Supplier to US Government Settles Compliance Lawsuit for $1.65 Million
While the state of California maintains its own guidelines with regard to discrimination and employees rights, the federal government through the US Department of Labor maintains strict compliance guidelines for any enterprise conducting business on behalf of, or supplying goods and services to, the US government.
The settlement is valued at $1.65 million, and provides back wages and other monetary relief for class members of Asian descent who were applicants to three positions advertised by Palantir between January 1, 2010 and June 30, 2011.
The complaint stemmed from three positions that were advertised, presumably for which Asian applicants were appropriately qualified but from which they were systematically shut out, or so it was alleged. The OFCCP conducted an investigation and mandated conciliation between the two parties. After conciliation failed, the OFCCP launched a formal compliance lawsuit against Palantir, which is based in Palo Alto and specializes in data analysis.
Palantir has gone on record as denying the allegations, and is reported to have provided to the US Department of Labor documentation and alternate statistical data that demonstrated, according to Palantir, that the process used in the hiring protocols for the three positions in question carried no adverse impact of any kind toward Asian candidates.
However, in an effort to avoid continuing litigation and costs, Palantir agreed to settle, according to a settlement decree released earlier this week.
“In the interests of avoiding the costs, risks and uncertainties of continued litigation of the above-captioned matter, OFCCP and Palantir hereby agree to the terms of this consent decree,” both parties said in the decree.
The three jobs in question were: front-end quality assurance engineer, software engineer and quality assurance engineer intern. The settlement decree requires Palantir to extend job offers to at least eight class members who meet requirements of the support engineer and software engineer jobs as positions become available.
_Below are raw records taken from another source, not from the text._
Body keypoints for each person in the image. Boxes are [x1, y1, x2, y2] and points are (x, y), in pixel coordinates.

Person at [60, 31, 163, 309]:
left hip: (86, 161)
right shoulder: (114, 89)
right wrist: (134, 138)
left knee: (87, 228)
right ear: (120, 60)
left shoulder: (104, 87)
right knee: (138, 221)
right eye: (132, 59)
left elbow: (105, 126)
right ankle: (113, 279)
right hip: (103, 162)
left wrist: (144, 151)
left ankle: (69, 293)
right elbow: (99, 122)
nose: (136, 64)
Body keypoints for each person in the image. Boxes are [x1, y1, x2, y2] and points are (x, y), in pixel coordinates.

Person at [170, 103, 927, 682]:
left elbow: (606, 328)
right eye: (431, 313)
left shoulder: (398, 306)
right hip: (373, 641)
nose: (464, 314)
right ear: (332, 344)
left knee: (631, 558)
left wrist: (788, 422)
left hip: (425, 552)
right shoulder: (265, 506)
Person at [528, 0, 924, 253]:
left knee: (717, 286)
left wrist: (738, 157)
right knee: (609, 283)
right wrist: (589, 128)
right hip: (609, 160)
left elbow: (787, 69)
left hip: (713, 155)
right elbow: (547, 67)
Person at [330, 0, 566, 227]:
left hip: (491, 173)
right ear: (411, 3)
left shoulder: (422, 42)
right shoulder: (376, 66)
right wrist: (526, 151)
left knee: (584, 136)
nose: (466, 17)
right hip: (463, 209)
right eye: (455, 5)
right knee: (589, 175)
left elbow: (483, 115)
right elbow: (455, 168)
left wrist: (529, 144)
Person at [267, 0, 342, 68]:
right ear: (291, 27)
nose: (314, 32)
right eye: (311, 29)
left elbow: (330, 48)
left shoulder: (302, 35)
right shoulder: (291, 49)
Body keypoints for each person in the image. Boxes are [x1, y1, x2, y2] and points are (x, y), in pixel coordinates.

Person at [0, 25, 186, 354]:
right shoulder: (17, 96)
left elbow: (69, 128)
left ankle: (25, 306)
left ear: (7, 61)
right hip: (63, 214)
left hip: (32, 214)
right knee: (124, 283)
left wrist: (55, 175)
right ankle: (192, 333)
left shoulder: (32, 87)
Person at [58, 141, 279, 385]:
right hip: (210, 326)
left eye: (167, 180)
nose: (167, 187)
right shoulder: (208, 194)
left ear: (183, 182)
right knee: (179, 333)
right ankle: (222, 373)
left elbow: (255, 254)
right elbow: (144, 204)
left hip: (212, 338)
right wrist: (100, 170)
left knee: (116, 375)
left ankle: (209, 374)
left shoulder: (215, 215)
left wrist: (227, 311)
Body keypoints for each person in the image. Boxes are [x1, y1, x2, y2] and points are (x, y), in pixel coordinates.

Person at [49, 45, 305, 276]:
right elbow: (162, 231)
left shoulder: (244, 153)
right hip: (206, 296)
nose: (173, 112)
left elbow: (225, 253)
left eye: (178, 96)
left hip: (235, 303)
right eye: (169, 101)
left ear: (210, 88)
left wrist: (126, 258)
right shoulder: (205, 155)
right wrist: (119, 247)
Those offers are to be extended until four class members are hired into each position, or until the list of class members interested in employment opportunities at the company are depleted.
“We appreciate Palantir working with us to resolve these issues,” OFCCP acting Director Thomas Dowd said in a statement issued April 25 following the release of settlement details resolving the compliance lawsuit. “Together, we will ensure that the company complies with equal employment opportunity laws in its recruitment, hiring and other employment practices.”
The compliance lawsuit is Office of Federal Contract Compliance Programs v. Palantir Technologies Inc., Case No. 16-ofc-00009, before the US Department of Labor Office of Administrative Law Judges.